(Extracted data entries)

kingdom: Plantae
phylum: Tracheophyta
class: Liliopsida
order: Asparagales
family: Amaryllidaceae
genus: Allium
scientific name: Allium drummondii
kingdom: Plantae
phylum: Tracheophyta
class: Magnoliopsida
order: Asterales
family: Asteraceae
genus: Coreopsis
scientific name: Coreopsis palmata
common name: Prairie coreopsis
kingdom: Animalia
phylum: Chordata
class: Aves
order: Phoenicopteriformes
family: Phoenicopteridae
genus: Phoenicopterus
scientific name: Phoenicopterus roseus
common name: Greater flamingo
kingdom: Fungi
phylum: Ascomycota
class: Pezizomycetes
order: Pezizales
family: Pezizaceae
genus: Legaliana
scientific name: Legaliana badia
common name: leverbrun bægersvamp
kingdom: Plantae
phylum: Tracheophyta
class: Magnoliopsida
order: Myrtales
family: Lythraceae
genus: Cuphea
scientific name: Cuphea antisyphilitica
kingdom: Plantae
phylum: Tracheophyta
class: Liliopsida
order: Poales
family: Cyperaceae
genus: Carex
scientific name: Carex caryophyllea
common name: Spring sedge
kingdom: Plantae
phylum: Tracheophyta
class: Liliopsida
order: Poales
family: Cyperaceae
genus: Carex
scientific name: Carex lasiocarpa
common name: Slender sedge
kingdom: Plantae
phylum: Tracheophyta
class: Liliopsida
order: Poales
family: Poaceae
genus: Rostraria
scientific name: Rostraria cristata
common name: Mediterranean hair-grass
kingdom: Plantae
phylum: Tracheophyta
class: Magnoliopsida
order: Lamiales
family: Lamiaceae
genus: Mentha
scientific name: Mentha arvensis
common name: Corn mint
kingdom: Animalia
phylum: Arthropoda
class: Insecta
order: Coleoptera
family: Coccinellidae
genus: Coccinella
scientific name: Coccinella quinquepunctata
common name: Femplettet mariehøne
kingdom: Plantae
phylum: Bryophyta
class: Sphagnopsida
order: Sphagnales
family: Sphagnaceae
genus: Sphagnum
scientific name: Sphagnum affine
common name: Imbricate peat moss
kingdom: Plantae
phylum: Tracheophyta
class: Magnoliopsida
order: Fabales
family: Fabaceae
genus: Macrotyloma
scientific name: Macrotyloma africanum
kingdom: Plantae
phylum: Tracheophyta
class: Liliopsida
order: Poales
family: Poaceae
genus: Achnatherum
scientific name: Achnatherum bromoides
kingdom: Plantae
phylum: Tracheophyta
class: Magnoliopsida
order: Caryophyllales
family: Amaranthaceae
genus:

**Task details:** Can you present every line of the listing above as a numbered list, leaving out any blank lines?

**Result for this task:**
1. kingdom: Plantae
2. phylum: Tracheophyta
3. class: Liliopsida
4. order: Asparagales
5. family: Amaryllidaceae
6. genus: Allium
7. scientific name: Allium drummondii
8. kingdom: Plantae
9. phylum: Tracheophyta
10. class: Magnoliopsida
11. order: Asterales
12. family: Asteraceae
13. genus: Coreopsis
14. scientific name: Coreopsis palmata
15. common name: Prairie coreopsis
16. kingdom: Animalia
17. phylum: Chordata
18. class: Aves
19. order: Phoenicopteriformes
20. family: Phoenicopteridae
21. genus: Phoenicopterus
22. scientific name: Phoenicopterus roseus
23. common name: Greater flamingo
24. kingdom: Fungi
25. phylum: Ascomycota
26. class: Pezizomycetes
27. order: Pezizales
28. family: Pezizaceae
29. genus: Legaliana
30. scientific name: Legaliana badia
31. common name: leverbrun bægersvamp
32. kingdom: Plantae
33. phylum: Tracheophyta
34. class: Magnoliopsida
35. order: Myrtales
36. family: Lythraceae
37. genus: Cuphea
38. scientific name: Cuphea antisyphilitica
39. kingdom: Plantae
40. phylum: Tracheophyta
41. class: Liliopsida
42. order: Poales
43. family: Cyperaceae
44. genus: Carex
45. scientific name: Carex caryophyllea
46. common name: Spring sedge
47. kingdom: Plantae
48. phylum: Tracheophyta
49. class: Liliopsida
50. order: Poales
51. family: Cyperaceae
52. genus: Carex
53. scientific name: Carex lasiocarpa
54. common name: Slender sedge
55. kingdom: Plantae
56. phylum: Tracheophyta
57. class: Liliopsida
58. order: Poales
59. family: Poaceae
60. genus: Rostraria
61. scientific name: Rostraria cristata
62. common name: Mediterranean hair-grass
63. kingdom: Plantae
64. phylum: Tracheophyta
65. class: Magnoliopsida
66. order: Lamiales
67. family: Lamiaceae
68. genus: Mentha
69. scientific name: Mentha arvensis
70. common name: Corn mint
71. kingdom: Animalia
72. phylum: Arthropoda
73. class: Insecta
74. order: Coleoptera
75. family: Coccinellidae
76. genus: Coccinella
77. scientific name: Coccinella quinquepunctata
78. common name: Femplettet mariehøne
79. kingdom: Plantae
80. phylum: Bryophyta
81. class: Sphagnopsida
82. order: Sphagnales
83. family: Sphagnaceae
84. genus: Sphagnum
85. scientific name: Sphagnum affine
86. common name: Imbricate peat moss
87. kingdom: Plantae
88. phylum: Tracheophyta
89. class: Magnoliopsida
90. order: Fabales
91. family: Fabaceae
92. genus: Macrotyloma
93. scientific name: Macrotyloma africanum
94. kingdom: Plantae
95. phylum: Tracheophyta
96. class: Liliopsida
97. order: Poales
98. family: Poaceae
99. genus: Achnatherum
100. scientific name: Achnatherum bromoides
101. kingdom: Plantae
102. phylum: Tracheophyta
103. class: Magnoliopsida
104. order: Caryophyllales
105. family: Amaranthaceae
106. genus:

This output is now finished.